• Tugas Latihan:
**a.** Sebutkan semua nama orang yang muncul dalam berita tentang penyalahgunaan BBM bersubsidi di Papua Barat.
**b.** Buat ringkasan dua kalimat dari berita tentang penyalahgunaan BBM bersubsidi di Papua Barat.
**c.** Teruskan berita tentang penyalahgunaan BBM bersubsidi di Papua Barat dari bagian terakhirnya.

• Teks Bacaan:
Manokwari, TABURAPOS.CO – Salah satu praktisi hukum di Manokwari, Provinsi Papua Barat, Metuzalak Awom, SH mempertanyakan kelanjutan sejumlah kasus dugaan penyalahgunaan bahan bakar minyak (BBM) bersubsidi jenis Solar yang ditangani penyidik Polda Papua Barat.
Pasalnya, penyidik telah menetapkan nama-nama para tersangka dan mereka sempat menjalani penahanan, tetapi sampai sekarang, kasus yang melibatkan sekitar 7 sampai 8 tersangka tak kunjung dinaikkan ke Pengadilan Negeri (PN) Manokwari untuk disidangkan.
“Ibaratnya seperti ikan paus, jauh atau lama baru muncul lagi. Itulah model penegakkan hukum di Papua Barat,” sesal Awom kepada Tabura Pos via ponselnya, Kamis (10/11).
Dikatakannya, apabila memang baru 1 kasus saja yang dilimpahkan ke PN Manokwari sepanjang 2022 dari 8 sampai 9 tersangka berdasarkan pengungkapan pihak kepolisian, tentu akan memunculkan pertanyaan, kesulitannya di mana?
“Sehingga belum menaikkan kasus-kasus dugaan penyalahgunaan BBM bersubsidi itu ke pengadilan. Pasti alasannya kurang bukti dan kalau kurang bukti, ya harus hati-hati. Kalau melakukan penahanan lebih dari masa waktu yang diatur KUHAP, pasti akan menimbulkan masalah baru,” jelas mantan anggota DPRD Kabupaten Manokwari ini.
Apabila kondisi itu yang terjadi, lanjut Awom, tentu akan menimbulkan kesan seakan-akan para oknum penegak hukum menganggap kasus-kasus itu seperti hal biasa saja. Padahal, mereka sudah diberi amanat besar oleh negara, juga harus takut akan Tuhan yang memberikan amanat tersebut.
“Mau ikut tes mereka berdoa agar Tuhan menjadikan manusia yang baik untuk penegakkan hukum, tetapi setelah jadi, kompromi-kompromi yang terjadi,” ujarnya.
Sedangkan terkait permintaan Penjabat Gubernur Papua Barat, Paulus Waterpauw agar Kapolda Papua Barat, Irjen Pol. Daniel T.M. Silitonga menertibkan antrean panjang di SPBU, Awom menilai, sebenarnya itu sangat simpel.
Dikatakannya, pengawasan terhadap BBM subsidi di SPBU, jangankan aparat kepolisian dan pihak berwajib lainnya, masyarakat awam pun bisa melihat dan mengetahuinya secara langsung.
Dirinya tidak menampik juga bahwa keberadaan kendaraan bermotor berplat nomor luar Papua Barat, tentu saja akan mengurangi jatah BBM subsidi untuk masyarakat Papua Barat yang berhak menerima akibat diambil kendaraan bermotor berplat luar daerah.
“Maka, hari ini masyarakat dengan cara sendiri mengambil BBM secara brutal, karena kendaraan di sini yang semestinya mendapat jatah Pertalite, terpaksa harus mengisi Pertamax,” ungkapnya.

• Data yang Diberikan:
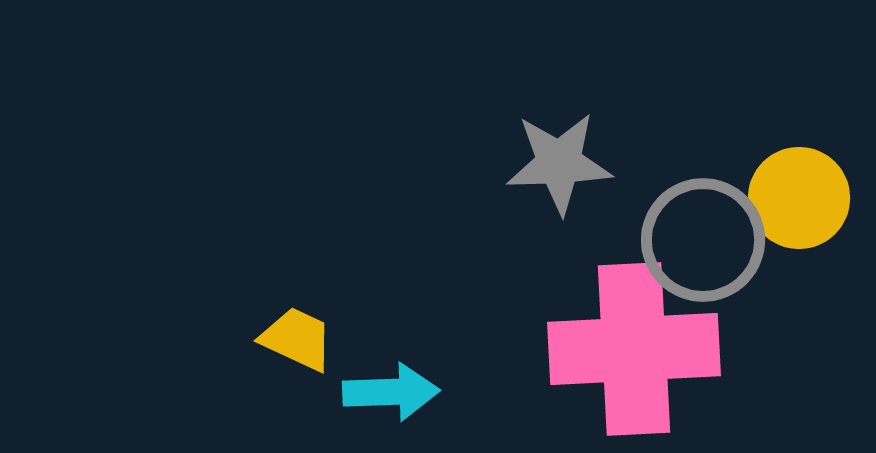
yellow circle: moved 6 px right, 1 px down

==

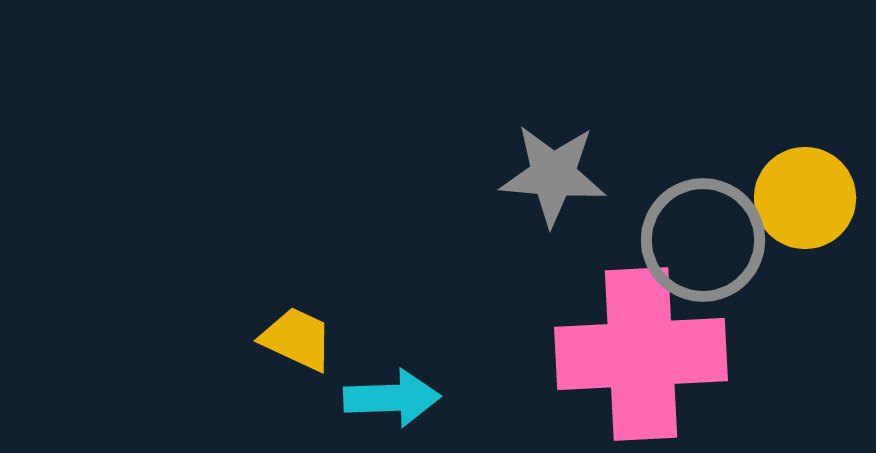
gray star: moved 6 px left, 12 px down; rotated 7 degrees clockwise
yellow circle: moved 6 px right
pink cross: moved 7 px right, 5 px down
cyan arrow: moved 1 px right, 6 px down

• Jawaban:
**a.** Metuzalak Awom, Paulus Waterpauw, Daniel T.M. Silitonga

**b.** Praktisi hukum Metuzalak Awom mempertanyakan mengapa kasus-kasus dugaan penyalahgunaan BBM bersubsidi jenis Solar yang ditangani Polda Papua Barat, dengan sekitar 7 sampai 8 tersangka yang sempat ditahan, belum juga dinaikkan ke PN Manokwari. Ia juga menilai penertiban antrean panjang di SPBU sebenarnya sangat simpel dan menyebut kendaraan berplat luar Papua Barat mengurangi jatah BBM subsidi bagi masyarakat Papua Barat yang berhak menerimanya.

**c.**
Ia memaparkan, perhitungan kuota BBM bersubsidi tentu saja berdasarkan jumlah penduduk dan kepemilikan kendaraan bermotor di daerah ini.
Oleh sebab itu, Awom berharap aparat penegak hukum tidak berpura-pura atau masa bodoh lagi, karena ketika kendaraan bermotor turun dari kapal pasti dilakukan pengecekan surat-surat kendaraan.
“Pertanyaannya, kenapa banyak kendaraan bermotor dari luar daerah di sini,” katanya dengan nada tanya.
Menurut Awom, dengan kondisi itulah, bukan hanya satu aspek saja yang kekurangan, yakni BBM bersubsidi saja, juga terjadi kepadatan lalu lintas dan membuat kecelakaan di mana-mana.
“Baru bikin diri kaget seakan-akan itu masalah laka lantas atau kehendak Tuhan. Sebenarnya hal-hal seperti itu diambil langkah-lah atau anggota kita masih kurang? Bagian ini yang harus dijelaskan,” pinta Awom.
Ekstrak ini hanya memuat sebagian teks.